Forward observation force operating in Burma during World War II

Z Force was a forward observation force attached to the British General Staff Intelligence that operated in Burma during World War II.

Z Force's function was to obtain information for the commander of the British Fourteenth Army, General Slim. The Fourteenth Army was engaged in the prolonged Burma Campaign fighting to recapture Burma from the Japanese. Z Force was tasked to obtain information on the size and location of Japanese forces and their logistics (oil dumps, ammunition depots etc.). Z Force did this sending intelligence units into Japanese held territory that then relayed the information back to the headquarters of the Fourteenth Army by radio.

The intelligence units that went behind enemy lines were made up of expatriates and of Burmese from the Chin, Kachin and Karen peoples. The expatriates, who had worked in Burma before the war and were familiar with the jungle, were all commissioned as officers from captain to colonel. Most had been forest officers or teak foresters before the war, though some were petroleum engineers and some had worked with radio companies.
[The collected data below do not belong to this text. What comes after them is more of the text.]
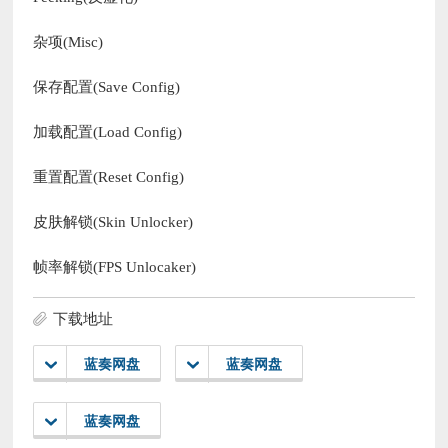
杂项(Misc)
保存配置(Save Config)
加载配置(Load Config)
重置配置(Reset Config)
皮肤解锁(Skin Unlocker)
帧率解锁(FPS Unlocaker)
下载地址
蓝奏网盘
蓝奏网盘
蓝奏网盘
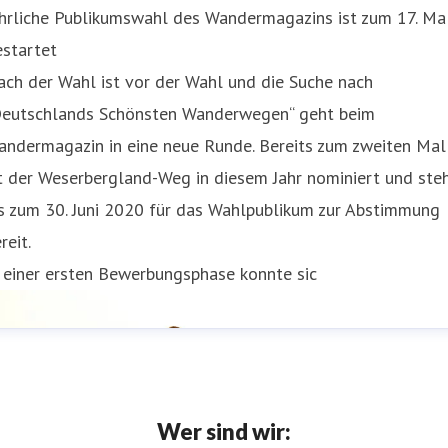
ährliche Publikumswahl des Wandermagazins ist zum 17. Ma
estartet
ch der Wahl ist vor der Wahl und die Suche nach
Deutschlands Schönsten Wanderwegen“ geht beim
andermagazin in eine neue Runde. Bereits zum zweiten Mal
t der Weserbergland-Weg in diesem Jahr nominiert und ste
s zum 30. Juni 2020 für das Wahlpublikum zur Abstimmung
reit.
 einer ersten Bewerbungsphase konnte sic
Wer sind wir:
Z force operated for three years, initially penetrating Japanese lines on foot but later on they were parachuted in by the RAF who also resupplied them via parachute drops. The "highly dangerous mission in a war noted for its ferocity and bestiality" were carried out in some of the most difficult jungle terrain in the world. During the campaign Z force personnel were awarded one CBE, two DSOs, four OBEs, four MBEs, seventeen MCs with bars to two, and sixteen Burma Gallantry Medals.